Officers were dispatched to the scene Friday for a man who was screaming, running into traffic and jumping on cars, the department said.

Police said Velasco had thrown his mother into oncoming traffic and slammed her body into the pavement.

They said he fought with officers and admitted he was high on methamphetamine — and the blows didn’t appear to hurt him.

“When you start making sense of how we got there and what the officers were trying to accomplish there, [it] still doesn’t make it pretty. But with that information now, it makes more sense,” McMillin said.

Mentally ill

But the suspect’s mother, Rita Acosta, who did not appear to be seriously injured, told a different story.

She said her son is mentally ill and was having an outburst. She was one of the people who called police, when Velasco wandered out into traffic near a place they had planned to meet.
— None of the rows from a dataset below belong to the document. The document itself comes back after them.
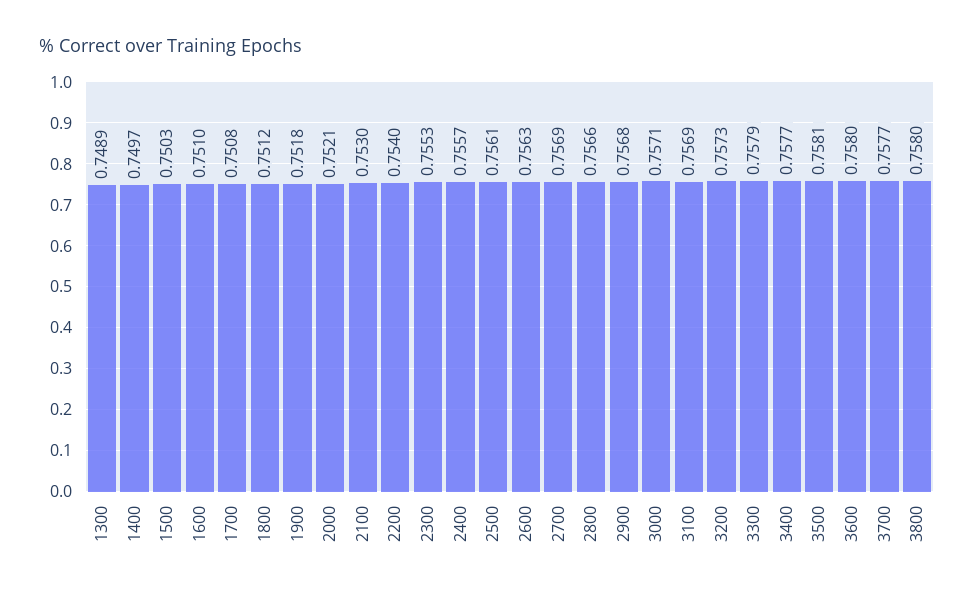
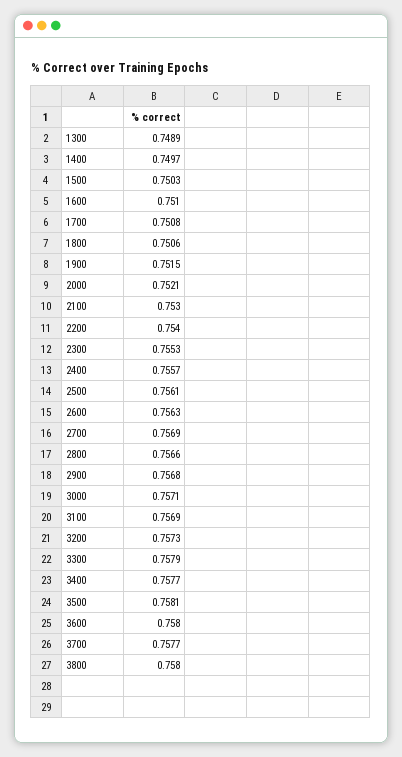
1800: 0.7512 -> 0.7506
1900: 0.7518 -> 0.7515

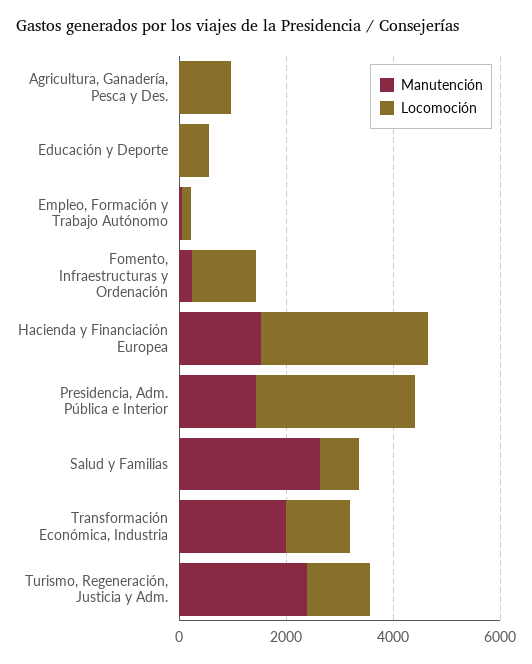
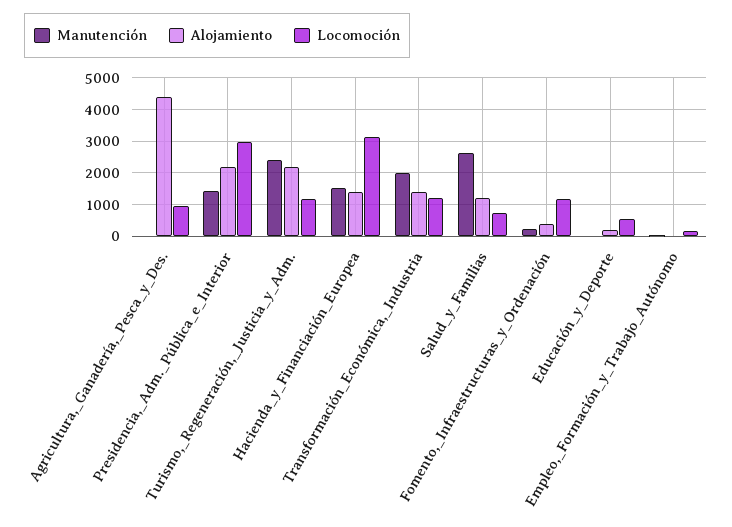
Alojamiento, Agricultura, Ganadería, Pesca y Des.: none -> 4400
Alojamiento, Presidencia, Adm. Pública e Interior: none -> 2200
Alojamiento, Turismo, Regeneración, Justicia y Adm.: none -> 2200
Alojamiento, Hacienda y Financiación Europea: none -> 1400
Alojamiento, Transformación Económica, Industria: none -> 1400
Alojamiento, Salud y Familias: none -> 1200
Alojamiento, Fomento, Infraestructuras y Ordenación: none -> 400
Alojamiento, Educación y Deporte: none -> 200
Alojamiento, Empleo, Formación y Trabajo Autónomo: none -> 0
“I recognized it was my son; right away I called 911 and asked for a medical unit and a police department to be called,” she said. She was afraid he’d get hit by a car.

He didn’t attack her but was waving his hands in the air, when she tried to pull him out of the street, she told CNN affiliate KION. Then police arrived. “I heard police say, ‘Get off of her; get off of her,'” she said.

Scuffle, Taser

Velasco didn’t attack police, but wouldn’t be still for them, she said. She said she cried out to them that her son was mentally ill.

But police said that when officers stepped in, Velasco “began to violently resist and attacked the officers,” according to a police statement.

He ripped an officer’s Taser with its holster from his gun belt. Officers Tased him twice, but it had little effect on him, police said, so they used their clubs. The escalation of force was in reaction to his actions, McMillin said.

“Police officers were responding to a violent man presenting a dangerous situation to his own mother and the community at large,” he told KSBW.

Former FBI assistant director Tiom Fuentes was skeptical after seeing the footage.

“When they’re clubbing someone like that, high or not high, that’s just not going to accomplish what you want to do unless you’re trying to make him unconscious,” he said.

Parole violation

Acosta had hoped police would only corral her son.

“When I called the police, I didn’t know that my son was going to be beaten so bad,” she said.

The outburst continued after the arrest, police said.

“While in route to the hospital, Velasco battered both a Salinas Police Officer and a Salinas Fire Paramedic by grabbing them through the rails on the gurney and attempting to bite them. Ultimately at the hospital he had to be chemically restrained,” the statement read.

Police are investigating the use of force in the arrest. Velasco faces felony charges from the incident as well as a parole violation charge.

Salinas has faced heat over police tactics before.

In March last year, rowdy protests broke out in Salinas after a video spread of a police shooting of a Latino man. He was the third Latino man shot by police that month. Three quarters of Salinas’ residents are Hispanic, according to U.S. Census data.